Dienstag, 4. Januar 2011

Klarheit

Blitzblank war der See. Dies aber nicht aufgrund der vorherrschenden Windstille, die den Wasserspiegel in solchen Begebenheiten einem frisch gewachsten Parkettboden gleich zu machen scheint, es war an diesem Mittwochnachmittag viel mehr das Eis, das dem Gewässer eine Glätte gab, die so nur selten anzutreffen ist.

Auf dem Eis lag kein Schnee. Es war kein feiner Flaum auf der glatten Eisfläche zu sehen, kein Flaum, der eine solche winterliche Gewässerlandschaft in den vielen Filmen, Bildern und Geschichten sonst zu einer zarten, wintermärchengleichen Traumwelt verwandelte. Kein Flaum, den die Kinder und kindgebliebenen Erwachsenen mit ihren Schlittschuhen, die sie nur ganz selten noch aus dem Schrank, oben im hintersen Winkel des Dachbodens hervorkramten, wenns wiedermal so kalt geworden ist, dass die sehen hierzulande gefrieren.

Die Fläche war Spiegelglatt. Im Himmel schoben siche die grauen Wolken umher, prallten auf und liessen sich Ziehen. Wie gerufen von diesem Schaupspiel glitzerte durch das fahle Licht nun das strahlende und gleissende Weiss der Sonne. Sie ertrank die Traumwelt mit ihrem Schein, fühlte die schwarzen Flecken mit Sicht und machte blasse Stellen zu bleich-weissem Winterzauber. Die Sonne drückte, sie drückte und zwängte sich aber nicht nur durch die Himmelsdecke, als hätte sie mit einer gezackten Schere einen grossen Schnitt in das verwaschene Leinentuch gefressen, sie drückte mit ihrem ganzen fröhlichen Strahlen auch auf den blitzblanken See.

Tauwetter war die Folge.

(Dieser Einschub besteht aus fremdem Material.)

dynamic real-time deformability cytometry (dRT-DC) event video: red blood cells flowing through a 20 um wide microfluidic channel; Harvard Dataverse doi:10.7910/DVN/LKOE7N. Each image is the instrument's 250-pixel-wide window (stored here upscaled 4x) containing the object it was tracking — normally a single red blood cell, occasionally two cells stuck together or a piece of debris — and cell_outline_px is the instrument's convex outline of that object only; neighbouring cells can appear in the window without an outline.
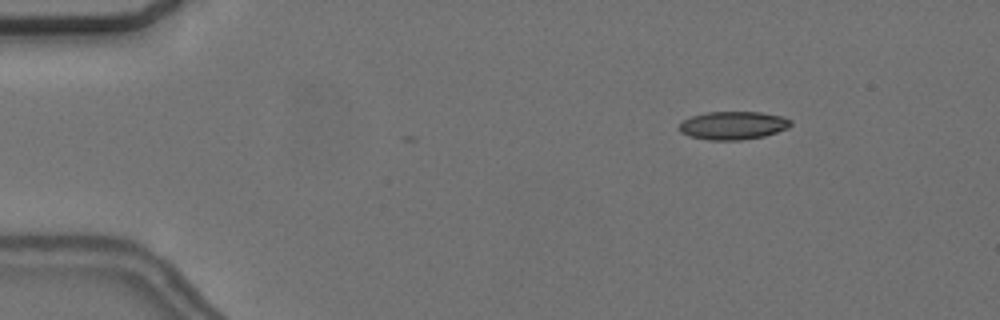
{"species": "common noctule bat (a hibernating species)", "species_latin": "Nyctalus noctula", "temperature_condition": "cold", "stored_images_in_passage": 13, "camera_frame_rate_fps": 3000, "um_per_image_px": 0.085, "animal": {"sex": "female", "body_mass_g": 24.6, "forearm_length_mm": 56.2}, "frame": {"image": 1, "passage_image": 3, "time_ms": 0.667, "image_size_px": [1000, 320], "cell_outline_px": [[792, 124], [788, 128], [764, 136], [740, 140], [708, 140], [692, 136], [680, 132], [680, 124], [684, 120], [692, 116], [708, 112], [760, 112], [784, 116], [792, 120]], "centroid_in_image_um": [62.36, 10.66], "position_along_channel_um": 22.6, "area_um2": 18.21}}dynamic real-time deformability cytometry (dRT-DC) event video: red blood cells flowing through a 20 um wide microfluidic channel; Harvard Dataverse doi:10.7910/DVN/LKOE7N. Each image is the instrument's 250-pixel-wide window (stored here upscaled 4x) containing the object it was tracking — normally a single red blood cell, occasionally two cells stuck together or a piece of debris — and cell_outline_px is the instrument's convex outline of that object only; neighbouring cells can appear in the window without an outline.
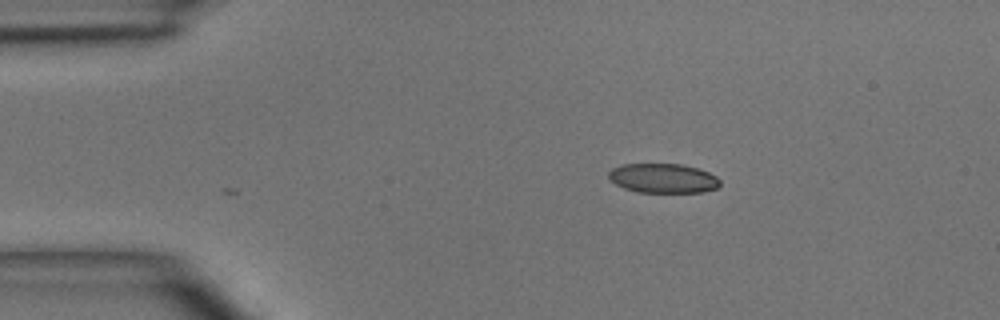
{"species": "common noctule bat (a hibernating species)", "species_latin": "Nyctalus noctula", "temperature_condition": "room temperature", "stored_images_in_passage": 3, "camera_frame_rate_fps": 3000, "um_per_image_px": 0.085, "animal": {"sex": "male", "body_mass_g": 15.6}, "frame": {"image": 1, "passage_image": 3, "time_ms": 2.333, "image_size_px": [1000, 320], "cell_outline_px": [[720, 184], [716, 188], [704, 192], [636, 192], [624, 188], [616, 184], [608, 176], [608, 172], [612, 168], [620, 164], [680, 164], [696, 168], [708, 172], [716, 176], [720, 180]], "centroid_in_image_um": [56.35, 15.15], "position_along_channel_um": 28.7, "area_um2": 19.07}}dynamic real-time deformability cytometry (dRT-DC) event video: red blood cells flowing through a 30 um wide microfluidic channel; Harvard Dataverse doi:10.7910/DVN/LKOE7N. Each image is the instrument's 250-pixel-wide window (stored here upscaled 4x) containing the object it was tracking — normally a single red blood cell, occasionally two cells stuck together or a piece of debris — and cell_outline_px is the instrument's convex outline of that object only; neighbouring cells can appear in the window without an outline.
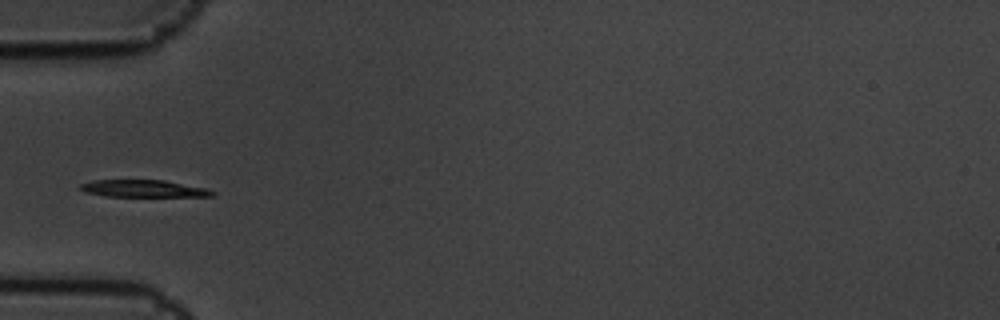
{"species": "common noctule bat (a hibernating species)", "species_latin": "Nyctalus noctula", "temperature_condition": "cold", "stored_images_in_passage": 12, "camera_frame_rate_fps": 3000, "um_per_image_px": 0.085, "animal": {"sex": "male", "body_mass_g": 19.5, "forearm_length_mm": 54.6}, "frame": {"image": 1, "passage_image": 5, "time_ms": 1.333, "image_size_px": [1000, 320], "cell_outline_px": [[216, 196], [104, 196], [84, 192], [76, 188], [80, 184], [92, 180], [164, 180], [204, 188], [216, 192]], "centroid_in_image_um": [12.11, 16.03], "position_along_channel_um": 72.9, "area_um2": 13.18}}
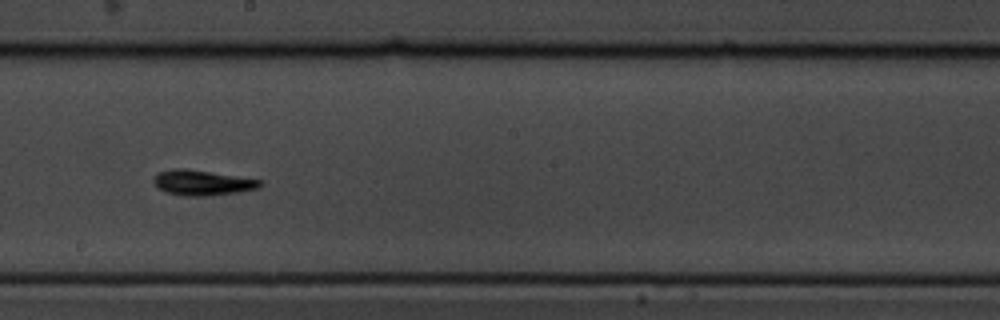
{"frame": {"image": 2, "passage_image": 9, "time_ms": 2.667, "image_size_px": [1000, 320], "cell_outline_px": [[264, 184], [260, 188], [212, 196], [184, 196], [168, 192], [152, 184], [152, 176], [160, 172], [172, 168], [184, 168], [260, 180]], "centroid_in_image_um": [17.16, 15.53], "position_along_channel_um": 231.0, "area_um2": 15.61}}
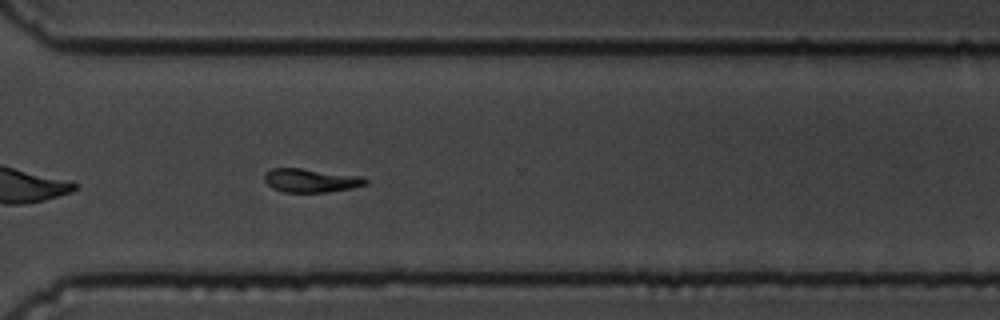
{"frame": {"image": 3, "passage_image": 12, "time_ms": 3.667, "image_size_px": [1000, 320], "cell_outline_px": [[368, 184], [352, 188], [328, 192], [284, 192], [272, 188], [264, 180], [264, 172], [272, 168], [300, 168], [364, 176], [368, 180]], "centroid_in_image_um": [26.44, 15.33], "position_along_channel_um": 344.2, "area_um2": 14.1}}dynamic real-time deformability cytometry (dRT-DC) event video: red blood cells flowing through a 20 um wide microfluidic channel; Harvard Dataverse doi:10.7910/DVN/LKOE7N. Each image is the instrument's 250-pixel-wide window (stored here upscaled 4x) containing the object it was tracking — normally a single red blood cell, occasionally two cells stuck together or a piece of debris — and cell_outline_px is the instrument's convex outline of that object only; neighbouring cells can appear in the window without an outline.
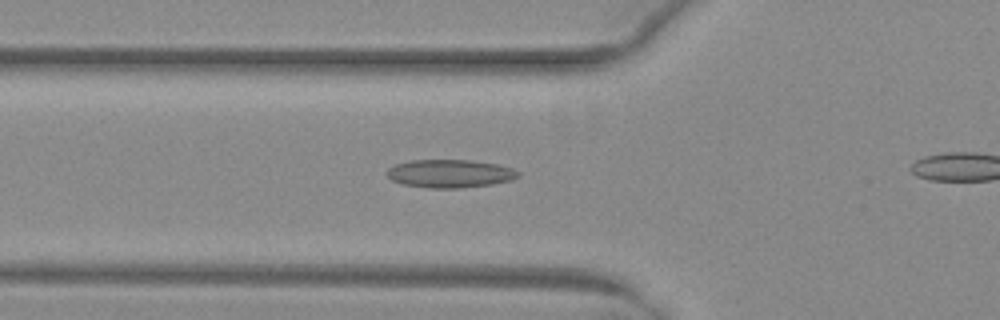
{"species": "common noctule bat (a hibernating species)", "species_latin": "Nyctalus noctula", "temperature_condition": "warm", "stored_images_in_passage": 35, "camera_frame_rate_fps": 3000, "um_per_image_px": 0.085, "animal": {"sex": "female", "body_mass_g": 29.2, "forearm_length_mm": 56.3}, "frame": {"image": 1, "passage_image": 20, "time_ms": 6.333, "image_size_px": [1000, 320], "cell_outline_px": [[520, 176], [512, 180], [492, 184], [460, 188], [428, 188], [404, 184], [392, 180], [388, 176], [388, 168], [396, 164], [412, 160], [468, 160], [496, 164], [512, 168], [520, 172]], "centroid_in_image_um": [38.27, 14.76], "position_along_channel_um": 87.5, "area_um2": 21.39}}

Tauwetter, wie früher, nach dem die kalten Winter langsam den Fühlingstemperaturen wichen, als die Sonne, wie sies zwar auch in den Wintermonaten tat, nun aber mit frühlingsgefühlen die Winterherze ewärmte und zum schmelzen brachte. Es taute nun überall, auf den Bäumen, in den Wäldern, auf den Dächern, die sich mit getossen und lauten Knarren bemerkbar machten und die Eisschicht über ihren Ziegeln in Form von grossen Eisbrocken von sich stiessen und zu Boden warfen, als wollten sie dem alt-religiösen geheiss 'Asche zu Asche, Staub zu Staub' noch ein 'Wasser zu Wasser' hinzufügen, ganz egal welchem Aggregatszustand sich die Flüssigkeit gerade zuzählte, und so taute es auch auf dem See.

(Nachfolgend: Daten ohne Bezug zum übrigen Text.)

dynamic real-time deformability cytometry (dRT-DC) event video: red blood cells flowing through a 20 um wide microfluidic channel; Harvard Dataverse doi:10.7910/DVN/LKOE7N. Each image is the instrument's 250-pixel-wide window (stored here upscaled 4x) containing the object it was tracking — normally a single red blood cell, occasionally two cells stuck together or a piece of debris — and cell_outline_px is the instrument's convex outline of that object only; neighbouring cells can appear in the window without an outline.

Der See regte sich. Wellen enstanden vom leichten Wind, der die warmen Wintertemperaturen sanft durch die Lüfte wog und so manchen Kälteschock vergesen lies. Tauwetter wars nun, nichts ungewöhnliches für diese Zeit. Und dieses Tauwetter schuf Klarheit, oder wollte es zuminest. Es war Tauwetter im tiefwinterlichen Januar.